We are not suggesting that ICICI Securities’ bullishness is ill-placed or that investors revolted against the brokerage to show what they thought of the report. Perhaps, the main reason why the online food aggregator’s stock plummeted had nothing to do with ICICI Securities or the ongoing efforts on social media to get the company to pay more money to its “delivery” partners.
According to market participants, the fault for today’s slump in the stock may lie squarely on Zomato’s own success. Prior to today’s sell-off, shares of the company had jumped 70 per cent from their issue price of Rs 76.

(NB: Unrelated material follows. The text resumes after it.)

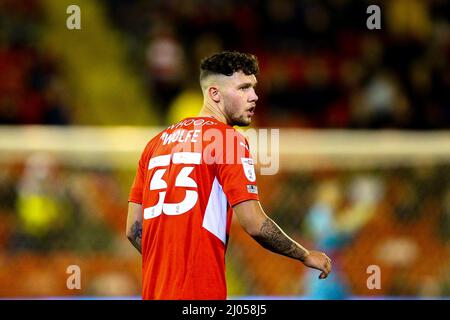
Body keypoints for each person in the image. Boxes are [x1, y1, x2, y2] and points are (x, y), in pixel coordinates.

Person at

For anchor investors, who had participated in the company’s issue last month, the gains made were too tempting to not cash in on, and that’s what a number of those investors likely did today. The lock-in period of 30 days from the day of allotment of shares ended today for Zomato’s anchor investors, which allowed them to sell their shares in the market if they wished. And they sold, alright!
Volumes on the Zomato counter soared 27 per cent from the previous session and more importantly, delivery volumes accounted for 46.5 per cent of the shares traded. For comparison, the five-day average delivery on the stock was mere 26 per cent. Who said institutional investors aren’t bothered by short-term returns.
Booster shot
You know the feeling you get after doing months of consistent hard work, meticulous planning and consistency to get those six packs? We don’t, but Healthcare does. The company’s months of meticulous effort and millions of dollars of investment have finally paid off after the Indian drug regulator approved the company’s Covid-19 vaccine for emergency use.
While late in the vaccine game, Cadila’s ZyCOV-D vaccine is still expected to do wonders for the company’s earnings going ahead. According to one brokerage firm, the vaccine jabs could add around $150 million to the company’s bottom line on an annual basis and the company expects enough demand to be able to sell at least 5 crore doses.
Nothing fazes the bull
For most companies, having your CEO called up to the finance minister’s office for botching up one of the most prestigious tax-related projects in the country would have had their investors biting their fingers off. But not Infosys shareholders.
The fact that Salil Parekh was summoned by the government to explain how exactly they managed to botch an already disastrous rollout of the new income tax filing portal should have elicited a more negative reaction from investors. If not anything, it raises serious questions about one of India’s bellwether IT companies’ ability to deliver projects.
And yet, such is the optimism for information technology stocks in India that the stock of the company ended the day in the green having started the day in the red. Investors have been chasing IT stocks for defensive cover for their portfolio given the ongoing carnage in smallcap and midcap stocks lately. That said, the stock was the lowest gainer in the Nifty IT index, which itself rose 1.7 per cent.